Plague of the Century
Even a hard-core pessimist must agree that things are looking up when the most immediate worry at the end of the 20th century is that computers won't know what time it is just after midnight, Dec. 31. Or that the threat of a genuine apocalypse has been downgraded from a swift nuclear winter to the palmy dangers of slow global warming.
If you are still not convinced of a general improvement in the human condition, pick up a copy of Gina Kolata's Flu: The Story of the Great Influenza Pandemic of 1918 and the Search for the Virus That Caused It (Farrar, Straus & Giroux; 329 pages; $25). Kolata, a science writer for the New York Times, resurrects a year when the worst could and did happen: at least 20 million and possibly more than 40 million people throughout the world took sick and died.
In the U.S., the epidemic first appeared on Army bases. Strapping recruits began the day in the pink and ended it drowning in their own secretions. The bug jumped quickly to the civilian population. Abroad, similar outbreaks spread until entire continents were stained by infection. The scourge remains, hands down, the biggest single disaster in human history. Strangely, it is also a chapter that has been largely forgotten. Kolata suggests that the lapse is due to the magnitude of the horror--in short, mass denial. Another diagnosis could be that the epidemic was conflated with the carnage of World War I, memories of which have also faded as its last survivors succumb to extreme old age.
Those familiar with previous accounts of the 1918 contagion (Richard Collier's The Plague of the Spanish Lady or Alfred Crosby's America's Forgotten Pandemic) may be surprised to learn that science has yet to discover what made that particular flu virus so deadly. Though no longer a threat, the mass killer is, so to speak, still at large.

> Work to complete
1. Answer these questions from the review:
(a) Where in the U.S. did the epidemic first appear?
(b) For which newspaper does Kolata work as a science writer?
(c) How many pages does Kolata's book have?
2. Reproduce word for word the part of the review between "If you are still" and "sick and died.", inclusive.

> Data supplied
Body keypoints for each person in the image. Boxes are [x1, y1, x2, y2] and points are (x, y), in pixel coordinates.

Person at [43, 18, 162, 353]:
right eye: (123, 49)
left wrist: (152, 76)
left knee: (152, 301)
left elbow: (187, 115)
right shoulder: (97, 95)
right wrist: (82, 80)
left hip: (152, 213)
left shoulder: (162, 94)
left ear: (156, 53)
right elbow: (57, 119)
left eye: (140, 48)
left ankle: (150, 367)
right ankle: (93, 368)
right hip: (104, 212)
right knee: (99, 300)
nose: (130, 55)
* * *
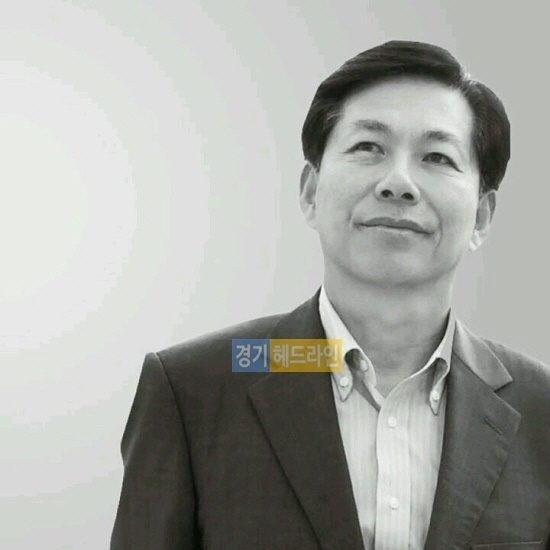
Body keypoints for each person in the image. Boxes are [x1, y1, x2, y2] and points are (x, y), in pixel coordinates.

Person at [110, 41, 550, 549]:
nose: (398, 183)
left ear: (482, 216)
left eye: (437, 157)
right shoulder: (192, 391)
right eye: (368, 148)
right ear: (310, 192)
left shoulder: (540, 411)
...
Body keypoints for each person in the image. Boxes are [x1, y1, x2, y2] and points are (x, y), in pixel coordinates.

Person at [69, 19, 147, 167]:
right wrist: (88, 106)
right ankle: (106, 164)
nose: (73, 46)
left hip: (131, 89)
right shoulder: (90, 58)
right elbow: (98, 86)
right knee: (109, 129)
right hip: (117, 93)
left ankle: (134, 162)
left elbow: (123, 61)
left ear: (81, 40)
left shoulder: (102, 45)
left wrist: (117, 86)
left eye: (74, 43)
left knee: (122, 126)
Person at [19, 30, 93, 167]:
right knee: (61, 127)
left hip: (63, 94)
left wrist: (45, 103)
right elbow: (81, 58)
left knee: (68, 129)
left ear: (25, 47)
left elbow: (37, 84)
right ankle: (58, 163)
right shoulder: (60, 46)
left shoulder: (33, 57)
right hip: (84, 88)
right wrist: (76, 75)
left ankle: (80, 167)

> Replies
1.
(a) On Army bases.
(b) The New York Times.
(c) 329 pages.

2.
If you are still not convinced of a general improvement in the human condition, pick up a copy of Gina Kolata's Flu: The Story of the Great Influenza Pandemic of 1918 and the Search for the Virus That Caused It (Farrar, Straus & Giroux; 329 pages; $25). Kolata, a science writer for the New York Times, resurrects a year when the worst could and did happen: at least 20 million and possibly more than 40 million people throughout the world took sick and died.